Título: A Festa da Redenção
Autor: Manassés Guerra
Sinopse: O nosso Pai percorreu um longo e tenebroso caminho em nossa direção. Seguiu a risca por meios legais até se infiltrar na humanidade e colher resultados. Nós somos o motivo de sua viagem! A nossa redenção, portanto, é a coroação de um amplo e perfeito processo judicial que envolveu a própria humanidade, os poderes espirituais das trevas e, sobretudo, os poderes espirituais da luz e do bem. Deus, o reto Juíz trouxe de volta a justiça outrora perdida. A saga da redenção revela o coração de Deus apaixonado pela humanidade: "Deus tanto amou o mundo que deu o seu Filho Unigênito". Deus não iria morrer por alguém que não amasse! Mesmo sabendo que nada tínhamos para oferecer, Deus nos deu o seu perdão na forma do seu filho Jesus. Ele despedaçou os grilhões do pecado e da morte e inundou a terra com o seu amor. Para que o som da alegria fosse restaurado no nosso coração, Jesus sentiu profundamente a angústia da inimizade contra Deus, o som da solidão. Ele foi saudado com a música fúnebre da morte eterna. A sua ressurreição, porém, devolveu ao nosso coração e à nossa vida, o som festivo da volta à casa do Pai, a festa da redenção!
Contexto da obra
Quando a classificação é mais ampla, o contexto do livro costuma depender ainda mais de autoria, tema e edição. “A Festa da Redenção”, de Manassés Guerra, publicado pela editora Recriar, em 2015 e com 144 páginas, integra a categoria Livros Variados. Por isso, autoria, edição e tema acabam tendo ainda mais peso na forma de apresentar o livro.
Editora: Recriar
Páginas: 144
Ano: 2015
Edição:
Linguagem: português
ISBN: 8545502613
ISBN13: 9788545502616
Sobre a editora
Os livros da editora Recriar convidam o leitor a um mergulho crítico e reflexivo sobre temas ligados à religião, fé e suas interfaces sociais no Brasil contemporâneo.
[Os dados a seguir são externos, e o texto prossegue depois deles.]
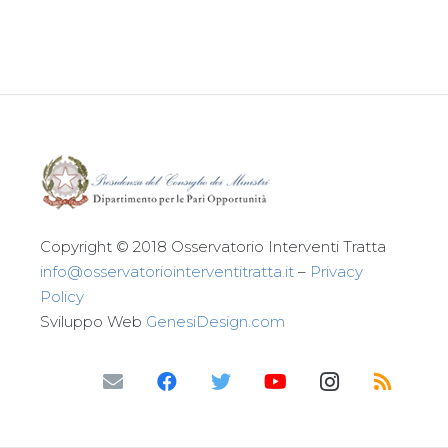
Leggi tutto
Copyright © 2018 Osservatorio Interventi Tratta
info@osservatoriointerventitratta.it
–
Privacy
Policy
Sviluppo Web
GenesiDesign.com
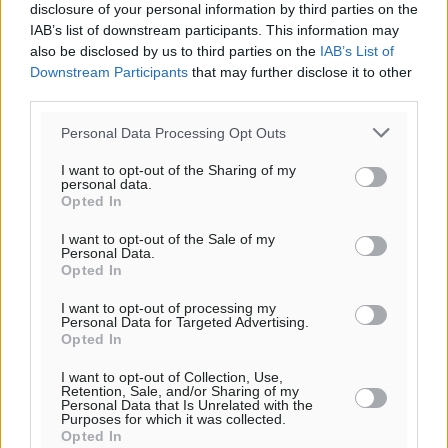
disclosure of your personal information by third parties on the
IAB’s list of downstream participants. This information may
Ο.Φ. Ιστρίου: Καρέ ανανεώσεων σε άξονα και
also be disclosed by us to third parties on the
IAB’s List of
μετόπισθεν
Downstream Participants
that may further disclose it to other
third parties.
Αθλητικά
•
πριν 11 ώρες
Personal Data Processing Opt Outs
Επικός Εργκίν Αταμάν στη Σύμη: Έσπασε πιάτα μέχρι
I want to opt-out of the Sharing of my
και στο κεφάλι του σε εστιατόριο ακούγοντας Άννα
personal data.
Βίσση
Opted In
Τοπικές Ειδήσεις
•
πριν 11 ώρες
I want to opt-out of the Sale of my
Personal Data.
Opted In
Στο Επιμελητήριο Δωδεκανήσου σήμερα ο Πρέσβης
της Βραζιλίας Laudemar Aguiar
I want to opt-out of processing my
Personal Data for Targeted Advertising.
Τοπικές Ειδήσεις
•
πριν 11 ώρες
Opted In
I want to opt-out of Collection, Use,
To δημογραφικό πρόβλημα στα νησιά κυριάρχησε στη
Retention, Sale, and/or Sharing of my
συνάντηση του Φώτη Μάγγου με τον πρόεδρο της
Personal Data that Is Unrelated with the
Purposes for which it was collected.
HOPEgenesis
Opted In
A experiência de leitura costuma ser densa, marcada por análises que atravessam história, teologia e questões políticas, sempre com um olhar atento às tensões e contradições presentes nas comunidades religiosas. O tom varia entre o acadêmico e o ensaístico, com textos que demandam atenção e disposição para diálogos complexos sobre identidades, poder e espiritualidade. O catálogo indica uma preferência por obras que problematizam o papel das instituições religiosas, as dinâmicas internas de grupos pentecostais e protestantes, e os desafios éticos e sociais enfrentados por esses movimentos.